Gérard Cartier | Un livre infini
Le rêve d’une machine s’exprimant dans un langage intelligible, sans truchement humain, remonte à loin. La science-fiction a beaucoup exploité ce filon, en particulier au cinéma. De ce fantasme, l’informatique a fait une réalité. La machine de Balpe (on ne lui connaît pas de nom ; à défaut de pouvoir le lui demander, comme à un être vivant, je la nommerai, par manière de raccourci, l’alphabalpe) est capable « d’écrire » un texte sur un thème quelconque, dans une forme quelconque, au choix de son concepteur : un récit dans le français impeccable du XVIIIe siècle aussi bien qu’un poème d’avant-garde. Avant toute chose, donnons-en un exemple volé sur Facebook, œuvre d’un certain Antoine Elstir, l’un des nombreux hétéronymes (presque tous empruntés à Proust) de l’alphabalpe :
[…] Les yeux étincelants, le feu du visage, le tremblement des membres, les suffocantes palpitations, tout ça tient au seul physique et le raisonnement n’y peut rien ; mais après avoir laissé faire au naturel sa première explosion l’on peut redevenir son propre maître en reprenant peu à peu ses sens ; c’est ce que j’ai tâché de faire longtemps sans succès, mais enfin plus heureusement... Le bonheur n’a pas d’enseigne extérieure ; pour le connaître il faudrait lire dans le cœur de l’homme heureux ; mais le contentement se lit dans les yeux, dans le maintien, dans l’accent, dans la démarche, et semble se communiquer à celui qui l’aperçoit ; Ah ! Si j’avais suffi à son cœur comme George suffirait au mien ! Quels paisibles et délicieux jours nous eussions coulés ensemble ! Nous en avons passé de tels, mais qu’ils ont été courts et rapides, et quel destin les a suivis ! Il n’y a pas de jour où je ne me rappelle avec joie et attendrissement cet unique et court temps de ma vie où je fus moi pleinement, sans mélange et sans obstacle, et où je peux véritablement dire avoir vécu... Je sens même que le plaisir que je prends à parcourir les bocages serait empoisonné par le sentiment des infirmités humaines s’il me laissait penser à la fièvre, à la pierre, à la goutte et au mal caduc. […]
(Facebook, 3 sept. 2020)
Correction grammaticale, ampleur du vocabulaire, clarté, souplesse syntaxique, et même une certaine logique narrative, il y a tout ce qui fait un texte littéraire. Celui-ci a été produit en un temps de non-écriture de quelques secondes – à désespérer l’écrivain qui peine sur ses pages, matin après matin, et qui tombe un jour sur lui par hasard.
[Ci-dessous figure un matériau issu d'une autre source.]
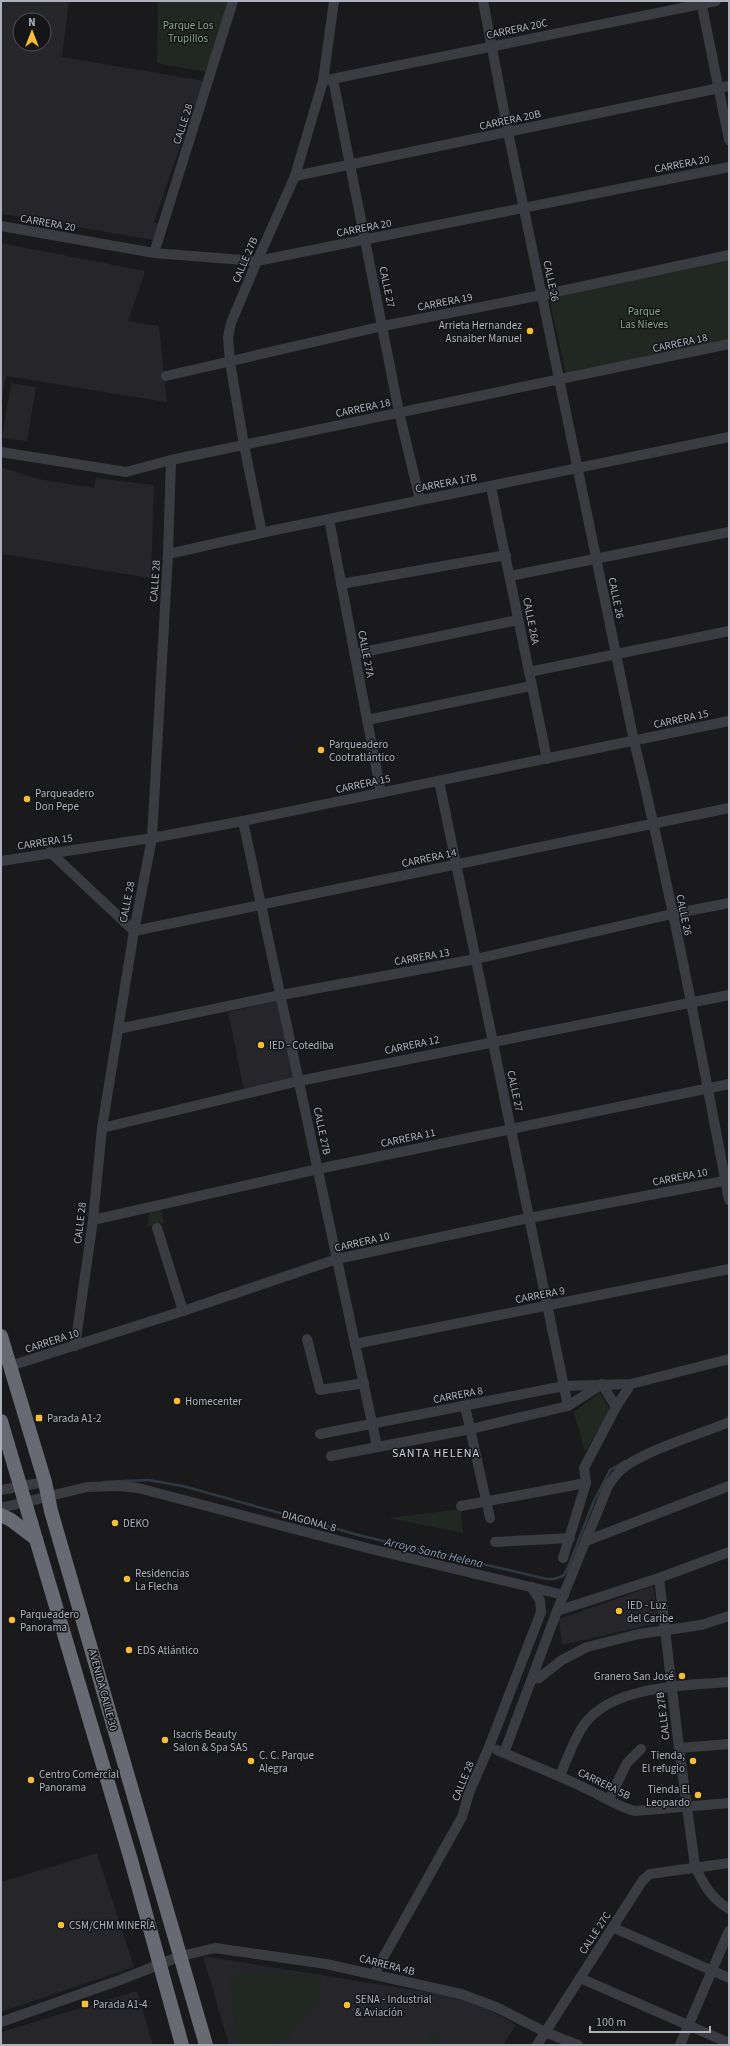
<svg xmlns="http://www.w3.org/2000/svg" width="730" height="2046" font-family="'Source Sans 3',sans-serif">
  <style>
    .built { fill: #26262a; fill-rule: evenodd }
    .green { fill: #202821 }
    .lines { fill: none; stroke-linecap: round; stroke-linejoin: round }
    .stream { stroke: #2f3941; stroke-width: 2.5 }
    .minor { stroke: #3b3c42; stroke-width: 10 }
    .highway { stroke: #676a73; stroke-width: 14 }
    .poi-dot { fill: #f6bd38; stroke: #151518; stroke-width: 1.5 }
    .labels { text-anchor: middle; dominant-baseline: central; stroke-width: 3; stroke-linejoin: round; paint-order: stroke }
    .park-label { font-size: 11px; fill: #83a787; stroke: #151518 }
    .street-label { font-size: 11px; fill: #acb1bc; stroke: #151518 }
    .poi-label { font-size: 11px; fill: #acb1bc; stroke: #151518; text-anchor: start }
    .neighbourhood-label { font-size: 12px; letter-spacing: 1px; fill: #ced0d8; stroke: #151518 }
    .water-label { font-size: 12px; font-style: italic; fill: #839db7; stroke: #151518 }
  </style>
  <rect width="100%" height="100%" fill="#1a1a1d"/>
  <g class="built">
    <path d="M 1,1 L 69,1 L 62,57 L 203,81 L 154,222 L 160,224 L 154,240 L 1,214 ZM 20,20 L 44,20 L 44,44 L 20,44 Z"/>
    <polygon points="1,243 145,271 128,321 159,326 167,402 6,376 1,404"/>
    <polygon points="11,383 36,387 27,441 2,438"/>
    <polygon points="1,467 38,479 94,488 96,478 154,485 151,578 2,554 1,556"/>
    <polygon points="278,1001 295,1078 244,1090 228,1012"/>
    <polygon points="653,1586 659,1623 562,1645 559,1619"/>
    <polygon points="97,1853 134,1967 1,2012 1,1882"/>
    <polygon points="203,1956 457,1997 495,2013 516,2025 503,2045 229,2045"/>
    <polygon points="137,1991 153,2045 1,2045 1,2032"/>
  </g>
  <g class="green">
    <polygon points="158,1 229,1 207,72 157,63"/>
    <polygon points="729,260 729,339 566,374 549,298"/>
    <polygon points="161,1209 164,1223 147,1227 150,1211"/>
    <polygon points="600,1393 610,1410 585,1452 574,1412"/>
    <polygon points="461,1509 463,1533 388,1518"/>
    <polygon points="240,1972 322,1975 317,2005 286,2039 266,2045 237,2045 230,1981 234,1975"/>
    <polygon points="431,2035 447,2045 425,2045"/>
  </g>
  <g class="lines">
    <polyline class="stream" points="103,1482 148,1480 183,1486 362,1536 547,1579 554,1579 563,1576 567,1570 594,1501 610,1470 625,1461"/>
    <g class="minor">
      <path d="M 483,1 L 508,132 L 634,741 C 671,893 700,1046 729,1200"/>
      <polyline points="701,1 729,140"/>
      <polyline points="333,79 399,412 420,500"/>
      <polyline points="327,80 716,1"/>
      <polyline points="295,176 729,86"/>
      <polyline points="1,226 154,253 257,261 729,167"/>
      <polyline points="154,253 233,1"/>
      <polyline points="166,376 383,326 542,295 729,255"/>
      <polyline points="1,452 126,472 171,460 729,344"/>
      <polyline points="491,487 547,759"/>
      <polyline points="329,519 381,793"/>
      <polyline points="262,533 244,445 230,362 228,337 231,323 257,261 295,176 323,81 334,1"/>
      <polyline points="168,554 275,530 729,437"/>
      <polyline points="510,576 729,532"/>
      <polyline points="341,584 506,555"/>
      <polyline points="354,654 518,620"/>
      <polyline points="529,672 729,631"/>
      <polyline points="367,720 531,686"/>
      <polyline points="439,781 568,1406"/>
      <polyline points="243,821 377,1446"/>
      <polyline points="50,852 134,931 729,808"/>
      <polyline points="1,861 152,838 243,821 729,721"/>
      <polyline points="118,1029 281,995 476,959 672,914 729,903"/>
      <polyline points="102,1128 299,1081 729,995"/>
      <polyline points="93,1220 318,1169 729,1084"/>
      <polyline points="157,1228 183,1311"/>
      <polyline points="307,1339 320,1390 364,1383"/>
      <polyline points="355,1344 729,1269"/>
      <polyline points="75,1346 93,1220 102,1128 134,931 152,838 168,554 171,460"/>
      <polyline points="10,1366 183,1311 337,1259 529,1218 729,1180"/>
      <polyline points="602,1384 616,1407"/>
      <polyline points="465,1406 490,1518"/>
      <polyline points="320,1434 564,1386 631,1384 729,1359"/>
      <polyline points="331,1456 471,1429 568,1406 602,1384"/>
      <polyline points="1,1490 45,1482"/>
      <polyline points="461,1506 586,1483"/>
      <polyline points="1,1508 87,1487 120,1486 138,1488 371,1549 564,1595"/>
      <polyline points="586,1541 729,1486"/>
      <polyline points="495,1542 570,1538"/>
      <polyline points="563,1558 586,1483 584,1468 616,1407 631,1384"/>
      <path d="M 659,1578 L 679,1748 L 695,1866 C 703,1884 712,1899 729,1909"/>
      <polyline points="557,1611 659,1578 729,1552"/>
      <polyline points="532,1679 539,1678 562,1660 587,1647 639,1634 701,1625 729,1616"/>
      <polyline points="679,1748 729,1744"/>
      <path d="M 497,1750 C 526,1763 556,1774 585,1788 C 601,1795 618,1807 635,1811 L 729,1803"/>
      <path d="M 504,1753 L 557,1611 L 608,1486 C 612,1480 616,1474 622,1469 C 643,1451 701,1434 729,1422"/>
      <path d="M 560,1776 C 566,1761 572,1745 580,1731 C 605,1685 683,1686 729,1682"/>
      <polyline points="609,1799 627,1763 641,1749"/>
      <polyline points="614,1928 729,1978"/>
      <polyline points="374,1974 462,1817 469,1793 489,1747 541,1612 540,1600 531,1587"/>
      <polyline points="580,1978 729,2043"/>
      <polyline points="1,2022 120,1980 181,1956 215,1948 326,1964 461,1994 496,2007 545,2032 578,2045"/>
      <polyline points="537,2045 643,1880 650,1874 729,1863"/>
      <polyline points="680,2045 729,1931"/>
    </g>
    <g class="highway">
      <polyline points="1,1336 45,1482 51,1511 206,2045"/>
      <polyline points="1,1421 131,1860 182,2045"/>
      <polyline points="1,1515 11,1520 36,1539"/>
    </g>
  </g>
  <g class="poi-dot">
    <circle cx="530" cy="331" r="4"/>
    <circle cx="321" cy="750" r="4"/>
    <circle cx="27" cy="799" r="4"/>
    <circle cx="261" cy="1045" r="4"/>
    <circle cx="177" cy="1401" r="4"/>
    <rect x="35" y="1414" width="8" height="8" rx="2"/>
    <circle cx="115" cy="1523" r="4"/>
    <circle cx="127" cy="1579" r="4"/>
    <circle cx="619" cy="1611" r="4"/>
    <circle cx="12" cy="1620" r="4"/>
    <circle cx="129" cy="1650" r="4"/>
    <circle cx="682" cy="1676" r="4"/>
    <circle cx="165" cy="1740" r="4"/>
    <circle cx="251" cy="1761" r="4"/>
    <circle cx="693" cy="1761" r="4"/>
    <circle cx="31" cy="1780" r="4"/>
    <circle cx="698" cy="1795" r="4"/>
    <circle cx="61" cy="1925" r="4"/>
    <rect x="81" y="2000" width="8" height="8" rx="2"/>
    <circle cx="347" cy="2005" r="4"/>
  </g>
  <g class="labels">
    <g class="park-label">
      <text x="188" y="25">Parque Los<tspan x="188" dy="13">Trupillos</tspan></text>
      <text x="644" y="311">Parque<tspan x="644" dy="13">Las Nieves</tspan></text>
    </g>
    <g class="street-label">
      <text transform="translate(517 29) rotate(-12)">CARRERA 20C</text>
      <text transform="translate(510 120) rotate(-12)">CARRERA 20B</text>
      <text transform="translate(183 124) rotate(-72)">CALLE 28</text>
      <text transform="translate(682 164) rotate(-11)">CARRERA 20</text>
      <text transform="translate(48 223) rotate(10)">CARRERA 20</text>
      <text transform="translate(364 228) rotate(-11)">CARRERA 20</text>
      <text transform="translate(245 260) rotate(-67)">CALLE 27B</text>
      <text transform="translate(551 281) rotate(78)">CALLE 26</text>
      <text transform="translate(387 287) rotate(78)">CALLE 27</text>
      <text transform="translate(445 302) rotate(-11)">CARRERA 19</text>
      <text transform="translate(680 343) rotate(-12)">CARRERA 18</text>
      <text transform="translate(363 408) rotate(-12)">CARRERA 18</text>
      <text transform="translate(446 483) rotate(-11)">CARRERA 17B</text>
      <text transform="translate(155 581) rotate(-86)">CALLE 28</text>
      <text transform="translate(616 598) rotate(78)">CALLE 26</text>
      <text transform="translate(531 621) rotate(79)">CALLE 26A</text>
      <text transform="translate(366 654) rotate(79)">CALLE 27A</text>
      <text transform="translate(681 719) rotate(-12)">CARRERA 15</text>
      <text transform="translate(363 784) rotate(-12)">CARRERA 15</text>
      <text transform="translate(45 842) rotate(-9)">CARRERA 15</text>
      <text transform="translate(429 858) rotate(-12)">CARRERA 14</text>
      <text transform="translate(127 902) rotate(-79)">CALLE 28</text>
      <text transform="translate(684 915) rotate(78)">CALLE 26</text>
      <text transform="translate(422 957) rotate(-10)">CARRERA 13</text>
      <text transform="translate(412 1045) rotate(-12)">CARRERA 12</text>
      <text transform="translate(515 1091) rotate(78)">CALLE 27</text>
      <text transform="translate(322 1131) rotate(78)">CALLE 27B</text>
      <text transform="translate(408 1138) rotate(-12)">CARRERA 11</text>
      <text transform="translate(680 1177) rotate(-11)">CARRERA 10</text>
      <text transform="translate(80 1223) rotate(-83)">CALLE 28</text>
      <text transform="translate(362 1242) rotate(-13)">CARRERA 10</text>
      <text transform="translate(540 1295) rotate(-11)">CARRERA 9</text>
      <text transform="translate(52 1341) rotate(-18)">CARRERA 10</text>
      <text transform="translate(458 1395) rotate(-11)">CARRERA 8</text>
      <text transform="translate(309 1521) rotate(15)">DIAGONAL 8</text>
      <text transform="translate(103 1690) rotate(75)">AVENIDA CALLE 30</text>
      <text transform="translate(663 1716) rotate(-97)">CALLE 27B</text>
      <text transform="translate(463 1781) rotate(-68)">CALLE 28</text>
      <text transform="translate(604 1784) rotate(26)">CARRERA 5B</text>
      <text transform="translate(595 1933) rotate(-57)">CALLE 27C</text>
      <text transform="translate(387 1965) rotate(14)">CARRERA 4B</text>
    </g>
    <g class="poi-label">
      <text x="522" y="325" text-anchor="end">Arrieta Hernandez<tspan x="522" dy="13">Asnaiber Manuel</tspan></text>
      <text x="329" y="744">Parqueadero<tspan x="329" dy="13">Cootratlántico</tspan></text>
      <text x="35" y="793">Parqueadero<tspan x="35" dy="13">Don Pepe</tspan></text>
      <text x="269" y="1045">IED - Cotediba</text>
      <text x="185" y="1401">Homecenter</text>
      <text x="47" y="1418">Parada A1-2</text>
      <text x="123" y="1523">DEKO</text>
      <text x="135" y="1573">Residencias<tspan x="135" dy="13">La Flecha</tspan></text>
      <text x="627" y="1605">IED - Luz<tspan x="627" dy="13">del Caribe</tspan></text>
      <text x="20" y="1614">Parqueadero<tspan x="20" dy="13">Panorama</tspan></text>
      <text x="137" y="1650">EDS Atlántico</text>
      <text x="674" y="1676" text-anchor="end">Granero San José</text>
      <text x="173" y="1734">Isacris Beauty<tspan x="173" dy="13">Salon &amp; Spa SAS</tspan></text>
      <text x="259" y="1755">C. C. Parque<tspan x="259" dy="13">Alegra</tspan></text>
      <text x="685" y="1755" text-anchor="end">Tienda,<tspan x="685" dy="13">El refugio</tspan></text>
      <text x="39" y="1774">Centro Comercial<tspan x="39" dy="13">Panorama</tspan></text>
      <text x="690" y="1789" text-anchor="end">Tienda El<tspan x="690" dy="13">Leopardo</tspan></text>
      <text x="69" y="1925">CSM/CHM MINERÍA</text>
      <text x="355" y="1999">SENA - Industrial<tspan x="355" dy="13">&amp; Aviación</tspan></text>
      <text x="93" y="2004">Parada A1-4</text>
    </g>
    <g class="neighbourhood-label">
      <text x="436" y="1453">SANTA HELENA</text>
    </g>
    <g class="water-label">
      <text transform="translate(434 1553) rotate(13)">Arroyo Santa Helena</text>
    </g>
  </g>
  <rect width="730" height="2046" fill="none" stroke="#acb1bc" stroke-width="4"/>
  <g transform="translate(32 32)"><circle r="19" fill="#151518" stroke="#51535a"/>
  <path d="M0-3L7 15L0 10L-7 15Z" fill="#f6bd38"/>
  <text y="-6" font-size="11" font-weight="bold" text-anchor="middle" fill="#acb1bc">N</text>
  </g>
  <path d="M590 2026v6h120v-6" fill="none" stroke="#acb1bc" stroke-width="2"/>
  <text x="596" y="2026" font-size="12" fill="#acb1bc" stroke="#151518" stroke-width="3" paint-order="stroke">100 m</text>
</svg>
Cette machine merveilleuse, ce nègre prolixe est le fuit de près de quarante années d’un labeur patient et méticuleux. Quelques lecteurs curieux voudront peut-être en pénétrer les arcanes. L’alphabalpe est un organisme électronique composé de trois ensembles de données (les « balpeurs »). Son créateur a d’abord dû lui fourrer en mémoire un vaste lexique, non pas tiré d’un dictionnaire existant, mais créé pour elle, composé de mots sélectionnés (plus de 300.000 tout de même, d’abandon à zouave), ainsi que l’ensemble des règles de grammaire – travail au terme duquel Jean-Pierre Balpe affirme que « la grammaire française n’existe pas ». Ceci ne suffirait pas à produire un texte cohérent. Un deuxième ensemble est constitué de « représentations de connaissance » qui associent à chaque mot ceux avec lesquels il entretient ordinairement des relations (canapé peut ainsi conduire à assis, meuble, ottomane, etc.). Ces représentations (plus d’un million actuellement) sont créées automatiquement à partir d’un corpus de phrases prélevées sur Internet, vérifiées et éventuellement corrigées par Jean-Pierre Balpe. Enfin, un troisième ensemble définit des règles de composition qui permettent de générer un texte littéraire, c’est-à-dire s’inscrivant dans un univers particulier et respectant certaines contraintes formelles – ce qu’on peut appeler le style. Ces règles sont ajustables. Chacun des hétéronymes de Jean-Pierre Balpe, ou plutôt chacun des membres de la confrérie d’androïdes abrités par l’alphabalpe (près d’une cinquantaine), possède ainsi son univers, son champ lexical et son style : ceux de Rachel Charlus ou d’Antoine Elstir, dont on aura reconnu dans l’exemple cité plus haut la proximité avec Rousseau, ne sont pas ceux de Maurice Roman, vague épigone de Gertrude Stein. Naturellement, tout n’est pas possible : la machine opère dans un cadre préalablement défini par son concepteur. Enfin, au cœur de l’alphabalpe il y a un logiciel qui, à partir d’un thème quelconque défini par l’utilisateur, écrit en choisissant ses mots selon un processus qu’on peut qualifier de hasard dirigé. Ce travail de titan, qui rappelle la folie dévorante des grands lexicographes (Furetière, Littré, Robert), a bénéficié du concours d’une poignée d’amis du département hypermédia de Paris VIII.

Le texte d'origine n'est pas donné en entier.